By now, you should start seeing a pattern. Counter-intuitivity seems to work for me. Only when I’m willing to take the path less travelled, would I be able to see for myself if it was worth travelling at all. Here’s another one. Starting this company was tough, but fortunately, it gets tougher. Because only then will I be able to learn things that I otherwise wouldn’t have had a problem with. New problems help me see and appreciate new perspectives. New perspectives, with less wrong lenses help me empathise with a wider range of people. We’re all struggling everyday in our own ways, but what problems are you struggling with? Strangely enough, or maybe not so strange by now, as I continue to find new problems to contend with, I appreciate more problems that truly matter, either on a personal level or a big life-changing, seismic level, than petty problems like why people like to “blue-tick” me, or why can’t they honour my time and be punctual. By the way, those things still irk me, but less now, because I am now busy with changing the world, one struggling student at a time. If only they knew, that the fortunate one is me. My identity as a teacher, as a person, is slowly being formed by them. As much as I teach them the concepts of my academic subject, they’re teaching me the art of my teaching craft. Going into my fifth year teaching, I still maintain that teachers have to be the first learners in the classroom.

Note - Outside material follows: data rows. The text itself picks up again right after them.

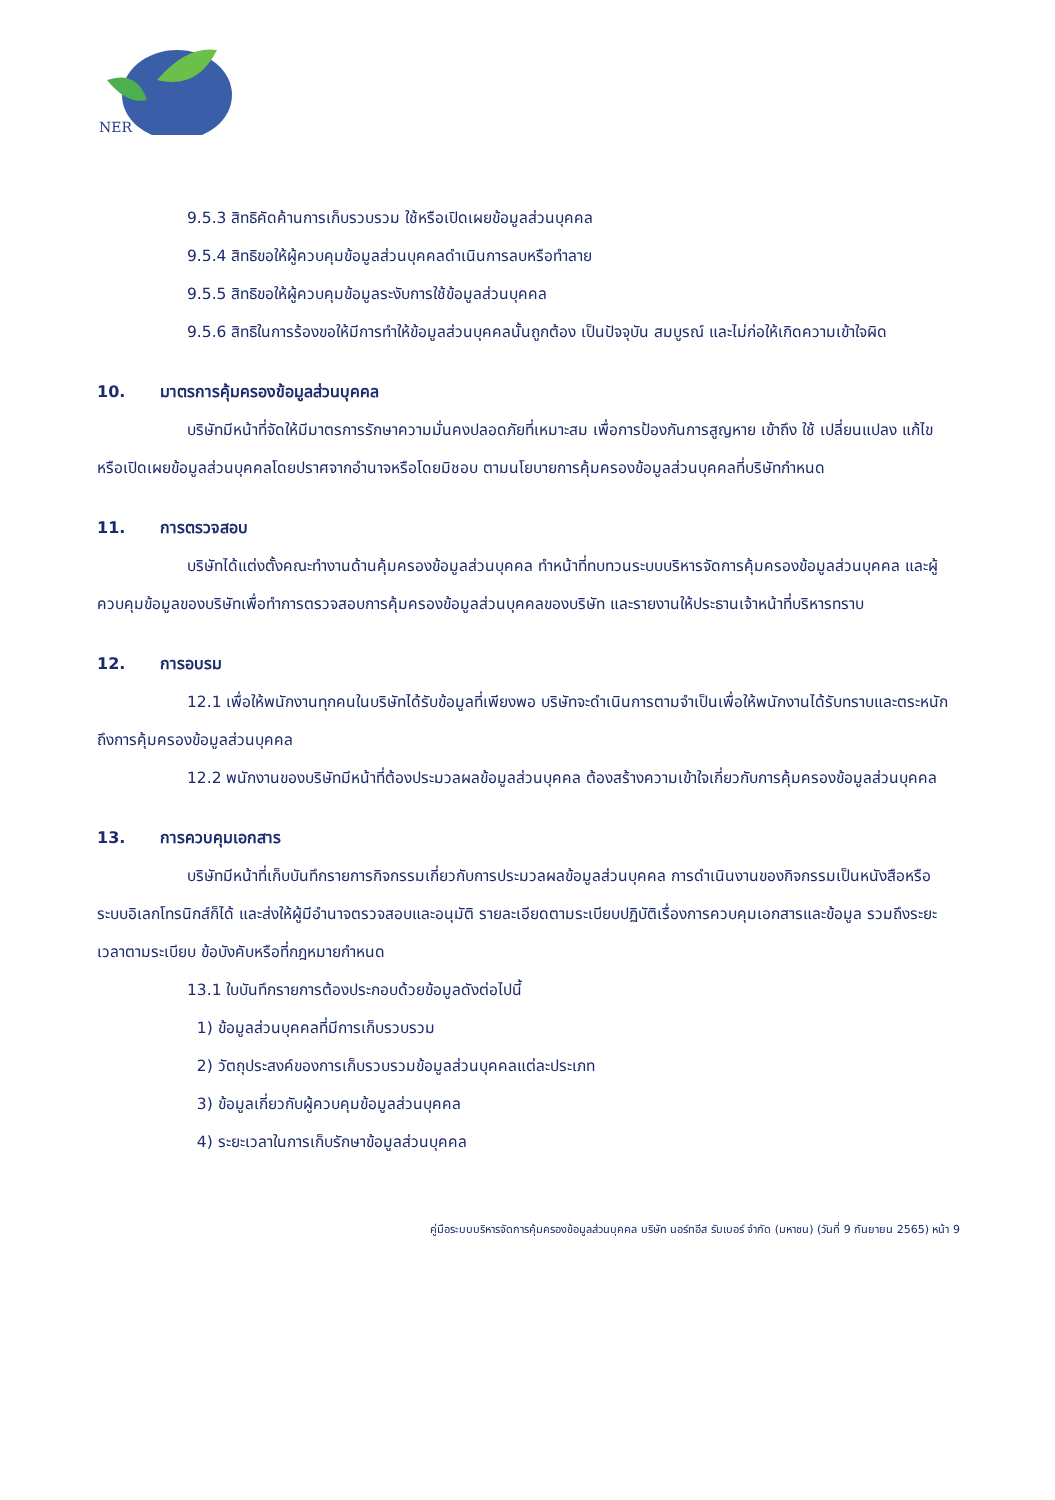NER
9.5.3 สิทธิคัดค้านการเก็บรวบรวม ใช้หรือเปิดเผยข้อมูลส่วนบุคคล
9.5.4 สิทธิขอให้ผู้ควบคุมข้อมูลส่วนบุคคลดำเนินการลบหรือทำลาย
9.5.5 สิทธิขอให้ผู้ควบคุมข้อมูลระงับการใช้ข้อมูลส่วนบุคคล
9.5.6 สิทธิในการร้องขอให้มีการทำให้ข้อมูลส่วนบุคคลนั้นถูกต้อง เป็นปัจจุบัน สมบูรณ์ และไม่ก่อให้เกิดความเข้าใจผิด
10. มาตรการคุ้มครองข้อมูลส่วนบุคคล
บริษัทมีหน้าที่จัดให้มีมาตรการรักษาความมั่นคงปลอดภัยที่เหมาะสม เพื่อการป้องกันการสูญหาย เข้าถึง ใช้ เปลี่ยนแปลง แก้ไข หรือเปิดเผยข้อมูลส่วนบุคคลโดยปราศจากอำนาจหรือโดยมิชอบ ตามนโยบายการคุ้มครองข้อมูลส่วนบุคคลที่บริษัทกำหนด
11. การตรวจสอบ
บริษัทได้แต่งตั้งคณะทำงานด้านคุ้มครองข้อมูลส่วนบุคคล ทำหน้าที่ทบทวนระบบบริหารจัดการคุ้มครองข้อมูลส่วนบุคคล และผู้ควบคุมข้อมูลของบริษัทเพื่อทำการตรวจสอบการคุ้มครองข้อมูลส่วนบุคคลของบริษัท และรายงานให้ประธานเจ้าหน้าที่บริหารทราบ
12. การอบรม
12.1 เพื่อให้พนักงานทุกคนในบริษัทได้รับข้อมูลที่เพียงพอ บริษัทจะดำเนินการตามจำเป็นเพื่อให้พนักงานได้รับทราบและตระหนักถึงการคุ้มครองข้อมูลส่วนบุคคล
12.2 พนักงานของบริษัทมีหน้าที่ต้องประมวลผลข้อมูลส่วนบุคคล ต้องสร้างความเข้าใจเกี่ยวกับการคุ้มครองข้อมูลส่วนบุคคล
13. การควบคุมเอกสาร
บริษัทมีหน้าที่เก็บบันทึกรายการกิจกรรมเกี่ยวกับการประมวลผลข้อมูลส่วนบุคคล การดำเนินงานของกิจกรรมเป็นหนังสือหรือระบบอิเลกโทรนิกส์ก็ได้ และส่งให้ผู้มีอำนาจตรวจสอบและอนุมัติ รายละเอียดตามระเบียบปฏิบัติเรื่องการควบคุมเอกสารและข้อมูล รวมถึงระยะเวลาตามระเบียบ ข้อบังคับหรือที่กฎหมายกำหนด
13.1 ใบบันทึกรายการต้องประกอบด้วยข้อมูลดังต่อไปนี้
1) ข้อมูลส่วนบุคคลที่มีการเก็บรวบรวม
2) วัตถุประสงค์ของการเก็บรวบรวมข้อมูลส่วนบุคคลแต่ละประเภท
3) ข้อมูลเกี่ยวกับผู้ควบคุมข้อมูลส่วนบุคคล
4) ระยะเวลาในการเก็บรักษาข้อมูลส่วนบุคคล
คู่มือระบบบริหารจัดการคุ้มครองข้อมูลส่วนบุคคล บริษัท นอร์ทอีส รับเบอร์ จำกัด (มหาชน) (วันที่ 9 กันยายน 2565) หน้า 9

Recovering fresh out of an existential crisis, I was a somewhat depressed and neurotic person just three weeks ago suffering from a burnout, I’d say this post is life-changing. I’d like to credit Mark Manson, and his book The Subtle Art of Not Giving a F*ck (Amazon Link). Yep, another counterintuitive moment from a churchgoer and teacher. But if you can reserve your mental judgements and see beyond cultural stigmas, I’d suggest you give it a read. It might change your life too.

Going into 2017, I look forward to more uncertainties. After all, what’s the worst that can happen, right? I am fortunate to be given this life filled with uncertainties thus far. I’m fortunate to be shown its value and place in life. Cheers to new perspectives, new challenges, and new meaning. For friends who are searching and contemplating, I hope this post encouraged you a little. Hit me up if you want a chat, I’m available this December.